Expansion of diagnostic drug susceptiability testing (DST) services to patients with less graded risk of drug resistance
During the early implementation years, drug susceptability testing was offered to patients failing a first line treatment regime. Hence patients having drug resistance at the beginning or early in the treatment could not access this service. Along with scale up of laboratory capacity, PMDT has now made diagnostic services available to TB patients at the earliest during the treatment. Additionally, TB patients who are contacts of MDR-TB cases, HIV infected TB patients and treatment experienced TB patients are being offered DST at baseline. It has contributed to early diagnosis, reduction in airborne infection and increased treatment adherence.

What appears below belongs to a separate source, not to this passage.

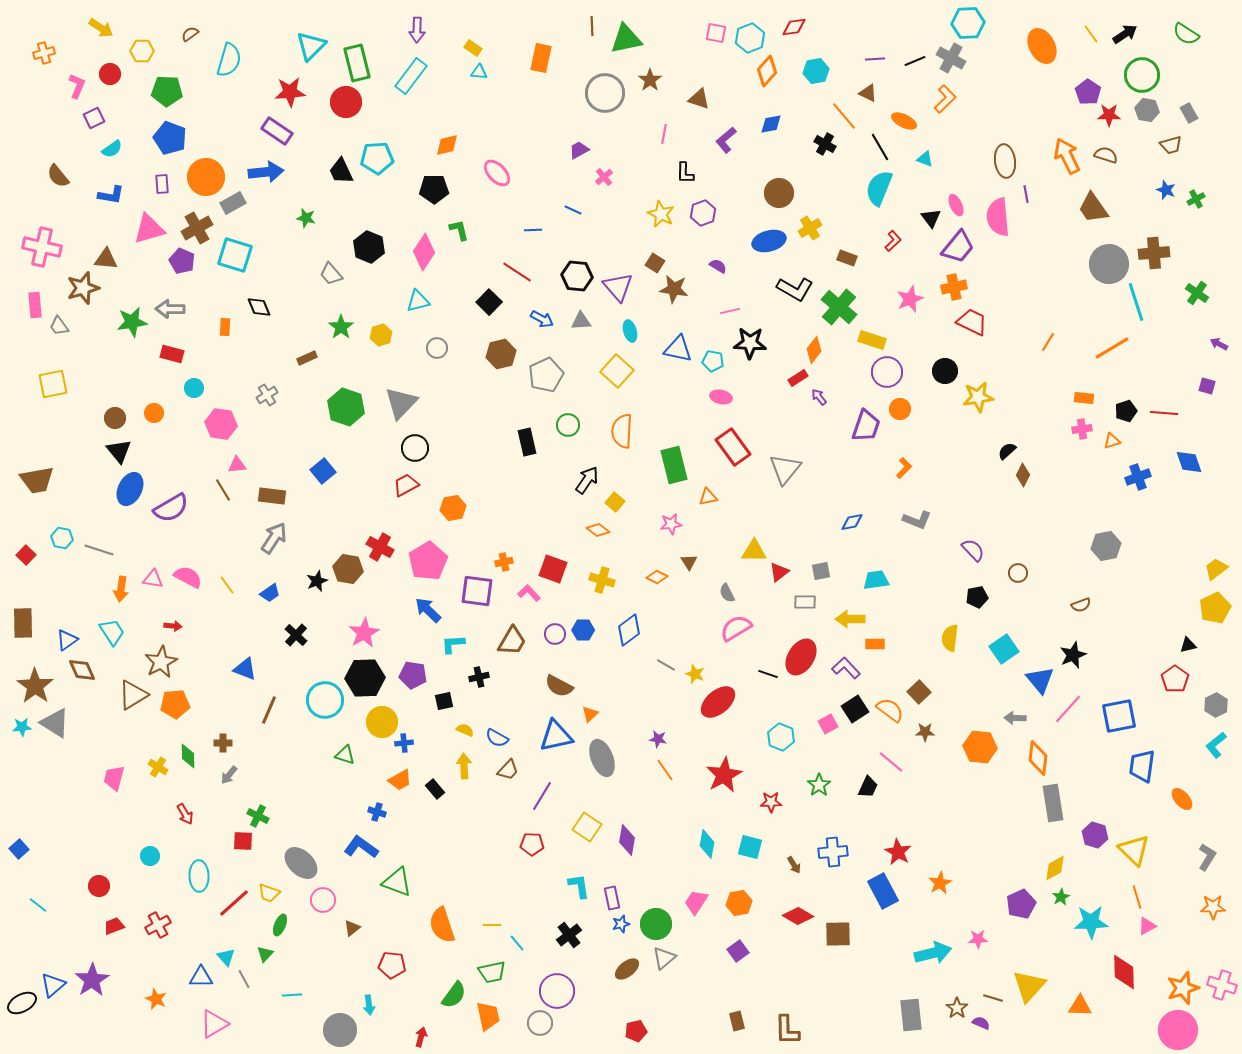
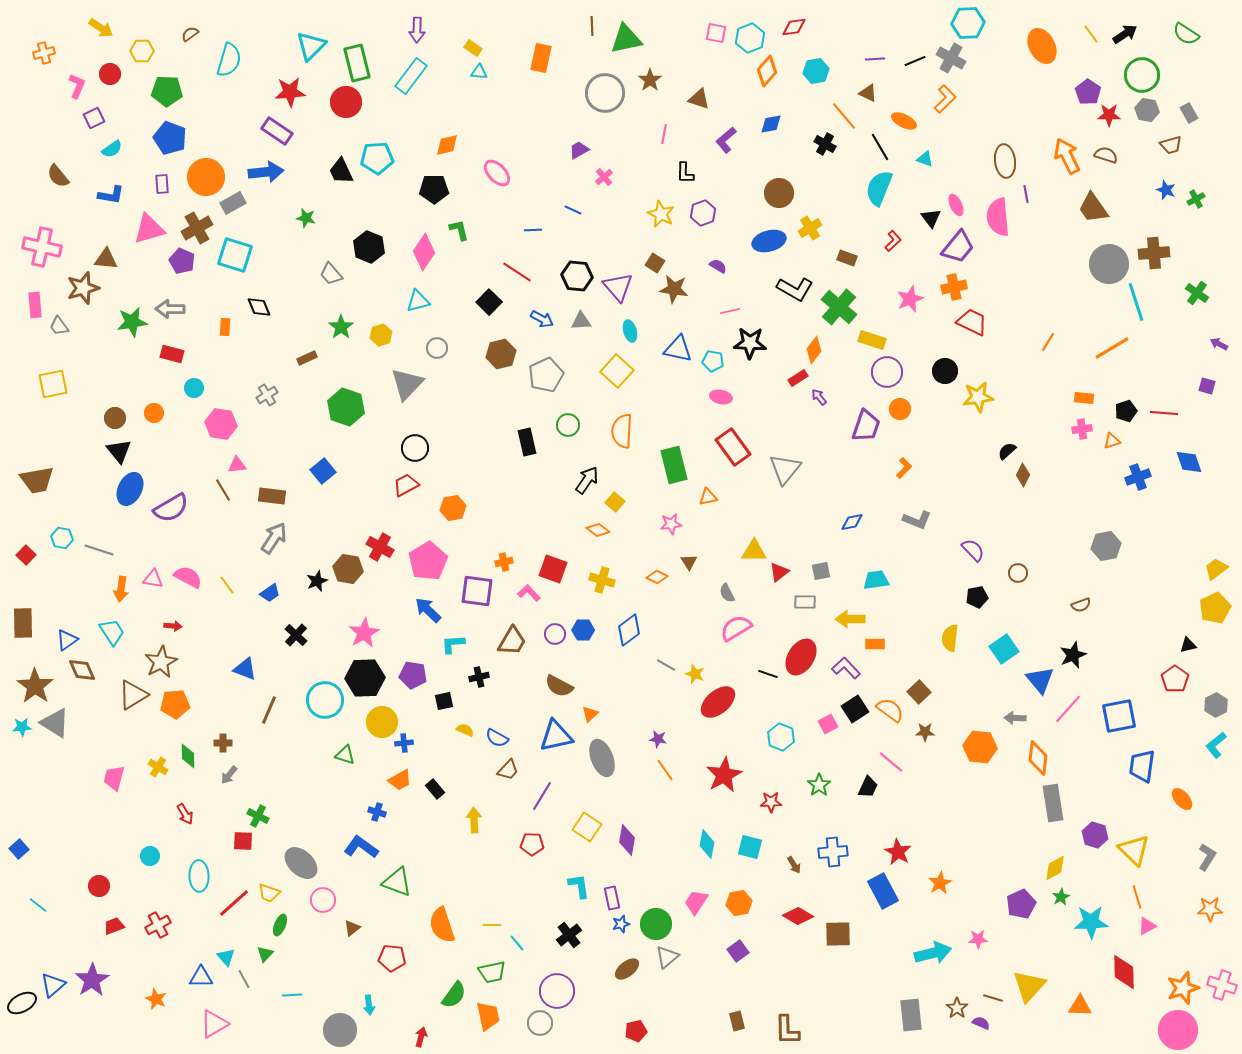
gray triangle at (401, 403): moved 6 px right, 19 px up
yellow arrow at (464, 766): moved 10 px right, 54 px down
orange star at (1213, 907): moved 3 px left, 2 px down
gray triangle at (664, 958): moved 3 px right, 1 px up
red pentagon at (392, 965): moved 7 px up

Deployment of rapid molecular diagnostic technologies for effective expansion
Initially PMDT deployed diagnostic mechanism based on culture in solid medium followed by DST. This took three to four months to get the DST report after identification of an MDR-TB suspect. As a consequence, a significant proportion of MDR-TB patients died or opted treatment outside the program. WHO-approved rapid molecular diagnostics were deployed by the country during 2011-12. A total of 43 labs with LPA and 80 CBNAAT machines were deployed under PMDT to ensure all districts in the country have access to rapid diagnostics.
Remarkable improvement in the proportion of diagnosed MDR TB patients who were put on treatment as an outcome of PMDT expansion
A significant proportion of MDR-TB patients were not being put on treatment during the initial implementation years, due to the long processing period for Solid Culture & DST on one hand, and suboptimal management capacity in the field to track the patients and put on treatment. With deployment of rapid molecular diagnostics, and efforts to improve program management capacity in the field, this gap narrowed and most of the MDRTB patients diagnosed were put on treatment in recent years, as depicted in the chart below. Year 2014 reported the highest of 94% among diagnosed MDR-TB cases initiated on second line regimen.
Deployment of Second Line DST for diagnosis and management of Extensively Drug Resistant TB (XDRTB)- next service to expand countrywide
XDR-TB, defined as resistance to Quinolone group and injectable second line drugs, requires more sophisticated diagnostic techniques and more complex treatment. PMDT could develop 11 additional laboratories including three in the non-governmental sector; to have 14 engaged in the programme. 1752 XDR-TB patients have been put on treatment in the past four years. The second-line DST services are being rapidly expanded in India to provide linkage to all districts in order to finally achieve access to second-line DST at baseline.
Having over achieved all planned targets, the programme has since committed to moving towards universal Drug Susceptibility Testing (DST) and DST guided treatment. The programme now has plans to scale up laboratory capacity to 120 for first line drugs, 40 for second line drugs and to have in place a cartridge-based nucleic acid amplification (CBNAAT) machine in each district and medical college by 2017.
Decentralization of treatment services under PMDT
The National TB Programme rolled out treatment services with only two drug-resistant centres in the states of Gujarat and Maharashtra. A drug-resistant centre was established for every 10 million population over the last four years and there is a target of 120 drug-resistant TB centres by 2017. India has achieved this three years ahead of schedule. The country now plans the decentralization of PMDT treatment services up to district level with a drug-resistant centre at every district over next three years.